JOBS —
A – Reproduce the news item about Bon Jovi's upcoming album word for word, in full.
B – How many lines of the records contain the string "newSketch"? Reply with the number only.

TEXT SEGMENT —
August 18, 2009 12:18 PM ET

Bon Jovi's last album, 2007's Lost Highway, saw the longtime Jersey tunesmiths veer off into Nashville territory. And while the album was a sizable hit with their fanbase, on the group's forthcoming album, guitarist Richie Sambora promises a return to the group's roots. "It's back to rock & roll for us, man," Sambora tells Rolling Stone. "Jon and I had a wonderful time making it. Very proud of it — just getting down to mixing it right now. We hit a very prolific period in our songwriting." Sambora reveals the band was considering churning out a greatest-hits album, but reports, "We started having so much fun making this record, that we decided we would do a studio album first. It sounds fresh — I think we reinvented ourselves again."

The album will be out in November, and RS can report the title currently floating around cyberspace is not correct. While he couldn't reveal the actual album name, Sambora did muse on the band's evolution since going a bit country on their last LP: "I think what happened is the fact that we made the kind of Nashville-influenced record, and it created this vacuum now for a big rock record from us. There's a continued evolution... it doesn't sound like any other previous record. Everybody that we've been playing it for has been real turned on by it, and we're certainly happy with how it turned out." UPDATE: Bon Jovi have announced The Circle will be released on November 10th. Get the story here.

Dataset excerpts
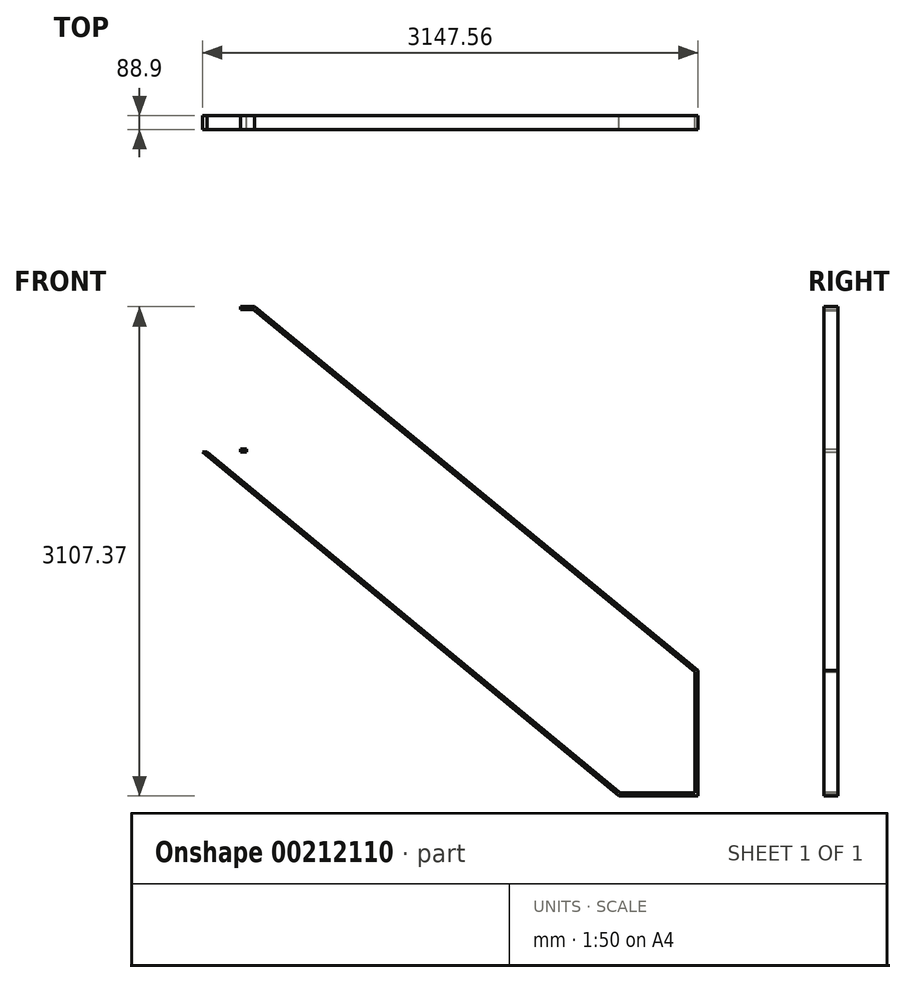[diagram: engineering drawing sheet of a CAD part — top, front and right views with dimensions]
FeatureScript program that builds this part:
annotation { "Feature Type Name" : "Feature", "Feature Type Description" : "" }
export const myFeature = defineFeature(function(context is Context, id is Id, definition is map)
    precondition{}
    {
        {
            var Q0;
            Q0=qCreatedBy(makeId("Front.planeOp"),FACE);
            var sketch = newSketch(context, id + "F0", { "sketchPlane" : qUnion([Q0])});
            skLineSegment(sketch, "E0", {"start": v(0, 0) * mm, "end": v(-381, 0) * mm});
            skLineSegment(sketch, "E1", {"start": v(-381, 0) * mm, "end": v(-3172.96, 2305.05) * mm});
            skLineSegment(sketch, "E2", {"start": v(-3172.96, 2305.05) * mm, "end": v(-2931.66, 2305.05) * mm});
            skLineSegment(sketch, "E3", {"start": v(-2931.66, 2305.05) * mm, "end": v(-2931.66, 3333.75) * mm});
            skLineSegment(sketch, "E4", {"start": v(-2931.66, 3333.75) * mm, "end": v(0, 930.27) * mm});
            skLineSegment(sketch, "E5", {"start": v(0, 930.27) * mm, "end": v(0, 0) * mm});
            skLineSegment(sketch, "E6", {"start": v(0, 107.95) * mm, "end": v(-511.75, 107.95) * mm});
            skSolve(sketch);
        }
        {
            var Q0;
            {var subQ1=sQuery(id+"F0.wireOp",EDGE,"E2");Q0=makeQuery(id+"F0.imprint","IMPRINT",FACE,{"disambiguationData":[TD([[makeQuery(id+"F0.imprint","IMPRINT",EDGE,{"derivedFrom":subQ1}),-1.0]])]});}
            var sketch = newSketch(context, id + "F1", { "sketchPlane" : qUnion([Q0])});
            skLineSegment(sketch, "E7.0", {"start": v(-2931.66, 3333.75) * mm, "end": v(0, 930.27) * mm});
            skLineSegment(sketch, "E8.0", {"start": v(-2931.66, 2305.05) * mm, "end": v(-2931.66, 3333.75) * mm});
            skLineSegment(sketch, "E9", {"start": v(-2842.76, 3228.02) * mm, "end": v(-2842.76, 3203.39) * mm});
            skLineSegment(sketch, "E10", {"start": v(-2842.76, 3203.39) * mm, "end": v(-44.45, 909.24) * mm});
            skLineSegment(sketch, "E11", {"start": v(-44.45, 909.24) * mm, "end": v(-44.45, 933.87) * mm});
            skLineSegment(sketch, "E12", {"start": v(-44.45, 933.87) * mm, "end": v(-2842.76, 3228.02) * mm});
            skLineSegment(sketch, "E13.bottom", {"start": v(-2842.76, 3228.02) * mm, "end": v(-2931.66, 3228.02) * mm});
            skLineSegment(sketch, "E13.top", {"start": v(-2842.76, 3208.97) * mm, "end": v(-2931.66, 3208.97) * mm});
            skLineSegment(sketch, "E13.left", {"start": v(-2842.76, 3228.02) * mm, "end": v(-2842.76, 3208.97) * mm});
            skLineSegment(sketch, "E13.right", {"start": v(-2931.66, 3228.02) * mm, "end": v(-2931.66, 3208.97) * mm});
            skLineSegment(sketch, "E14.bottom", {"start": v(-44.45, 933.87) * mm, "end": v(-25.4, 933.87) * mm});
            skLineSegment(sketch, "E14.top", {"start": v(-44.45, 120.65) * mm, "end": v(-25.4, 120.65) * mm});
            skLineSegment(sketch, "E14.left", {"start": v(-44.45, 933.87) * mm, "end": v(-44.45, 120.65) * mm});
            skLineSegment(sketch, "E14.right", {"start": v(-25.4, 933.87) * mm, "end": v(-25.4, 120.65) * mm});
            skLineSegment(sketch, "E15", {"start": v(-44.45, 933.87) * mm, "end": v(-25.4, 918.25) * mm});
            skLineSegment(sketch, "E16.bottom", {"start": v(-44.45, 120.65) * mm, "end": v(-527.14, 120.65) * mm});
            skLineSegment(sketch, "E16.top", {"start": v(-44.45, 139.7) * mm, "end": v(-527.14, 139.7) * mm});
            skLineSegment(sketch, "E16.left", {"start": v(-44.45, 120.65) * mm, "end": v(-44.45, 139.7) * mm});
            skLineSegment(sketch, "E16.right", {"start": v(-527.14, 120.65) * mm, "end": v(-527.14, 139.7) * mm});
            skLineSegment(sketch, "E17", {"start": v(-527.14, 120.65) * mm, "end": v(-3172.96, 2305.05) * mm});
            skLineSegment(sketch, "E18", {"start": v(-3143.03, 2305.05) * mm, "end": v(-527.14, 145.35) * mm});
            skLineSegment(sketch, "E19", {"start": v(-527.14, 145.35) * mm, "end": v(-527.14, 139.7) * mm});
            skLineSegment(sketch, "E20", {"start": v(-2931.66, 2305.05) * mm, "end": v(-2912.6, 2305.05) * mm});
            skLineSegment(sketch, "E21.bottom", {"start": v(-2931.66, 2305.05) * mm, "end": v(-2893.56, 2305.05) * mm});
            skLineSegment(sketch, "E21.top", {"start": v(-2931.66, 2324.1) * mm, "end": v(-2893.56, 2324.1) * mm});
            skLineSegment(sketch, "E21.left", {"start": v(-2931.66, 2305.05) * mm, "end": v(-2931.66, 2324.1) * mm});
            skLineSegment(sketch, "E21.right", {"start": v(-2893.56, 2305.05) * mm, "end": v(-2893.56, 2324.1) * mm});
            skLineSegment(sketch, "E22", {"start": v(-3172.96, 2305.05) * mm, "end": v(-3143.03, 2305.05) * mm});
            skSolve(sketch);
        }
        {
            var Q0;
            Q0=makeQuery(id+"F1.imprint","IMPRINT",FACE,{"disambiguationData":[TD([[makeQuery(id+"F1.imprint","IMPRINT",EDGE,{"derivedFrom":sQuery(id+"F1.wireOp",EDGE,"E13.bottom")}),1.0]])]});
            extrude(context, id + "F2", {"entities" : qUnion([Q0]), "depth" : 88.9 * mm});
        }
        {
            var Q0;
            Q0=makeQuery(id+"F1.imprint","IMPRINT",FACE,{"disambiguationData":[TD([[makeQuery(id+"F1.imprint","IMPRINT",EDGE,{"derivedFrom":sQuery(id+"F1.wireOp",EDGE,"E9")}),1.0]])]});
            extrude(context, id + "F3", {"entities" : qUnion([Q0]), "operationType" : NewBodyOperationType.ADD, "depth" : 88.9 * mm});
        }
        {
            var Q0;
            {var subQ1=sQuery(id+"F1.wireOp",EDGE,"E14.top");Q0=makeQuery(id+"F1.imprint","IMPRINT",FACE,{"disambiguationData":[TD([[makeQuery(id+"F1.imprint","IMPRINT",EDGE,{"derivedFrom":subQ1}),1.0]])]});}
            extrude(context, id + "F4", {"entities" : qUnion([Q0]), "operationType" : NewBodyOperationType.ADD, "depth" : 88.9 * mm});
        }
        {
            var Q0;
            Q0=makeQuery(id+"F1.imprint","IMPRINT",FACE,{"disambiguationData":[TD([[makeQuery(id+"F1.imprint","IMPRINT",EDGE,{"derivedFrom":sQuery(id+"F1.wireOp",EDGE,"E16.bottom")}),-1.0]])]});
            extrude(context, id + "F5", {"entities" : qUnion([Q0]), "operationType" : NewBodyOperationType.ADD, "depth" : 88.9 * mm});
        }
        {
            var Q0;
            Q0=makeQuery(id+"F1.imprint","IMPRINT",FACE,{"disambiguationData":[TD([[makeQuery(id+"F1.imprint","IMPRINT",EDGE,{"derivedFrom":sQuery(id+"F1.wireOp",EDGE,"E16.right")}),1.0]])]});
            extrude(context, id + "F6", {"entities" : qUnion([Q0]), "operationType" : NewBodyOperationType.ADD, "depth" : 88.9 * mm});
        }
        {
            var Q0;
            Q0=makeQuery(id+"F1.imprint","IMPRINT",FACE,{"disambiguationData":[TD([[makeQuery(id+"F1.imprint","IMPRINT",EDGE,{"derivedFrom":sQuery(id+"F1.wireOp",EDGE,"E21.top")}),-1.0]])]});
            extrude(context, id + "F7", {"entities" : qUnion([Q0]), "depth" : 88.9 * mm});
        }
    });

ANSWERS FOR THE TASKS —
A –
August 18, 2009 12:18 PM ET

Bon Jovi's last album, 2007's Lost Highway, saw the longtime Jersey tunesmiths veer off into Nashville territory. And while the album was a sizable hit with their fanbase, on the group's forthcoming album, guitarist Richie Sambora promises a return to the group's roots. "It's back to rock & roll for us, man," Sambora tells Rolling Stone. "Jon and I had a wonderful time making it. Very proud of it — just getting down to mixing it right now. We hit a very prolific period in our songwriting." Sambora reveals the band was considering churning out a greatest-hits album, but reports, "We started having so much fun making this record, that we decided we would do a studio album first. It sounds fresh — I think we reinvented ourselves again."

The album will be out in November, and RS can report the title currently floating around cyberspace is not correct. While he couldn't reveal the actual album name, Sambora did muse on the band's evolution since going a bit country on their last LP: "I think what happened is the fact that we made the kind of Nashville-influenced record, and it created this vacuum now for a big rock record from us. There's a continued evolution... it doesn't sound like any other previous record. Everybody that we've been playing it for has been real turned on by it, and we're certainly happy with how it turned out." UPDATE: Bon Jovi have announced The Circle will be released on November 10th. Get the story here.

B – 2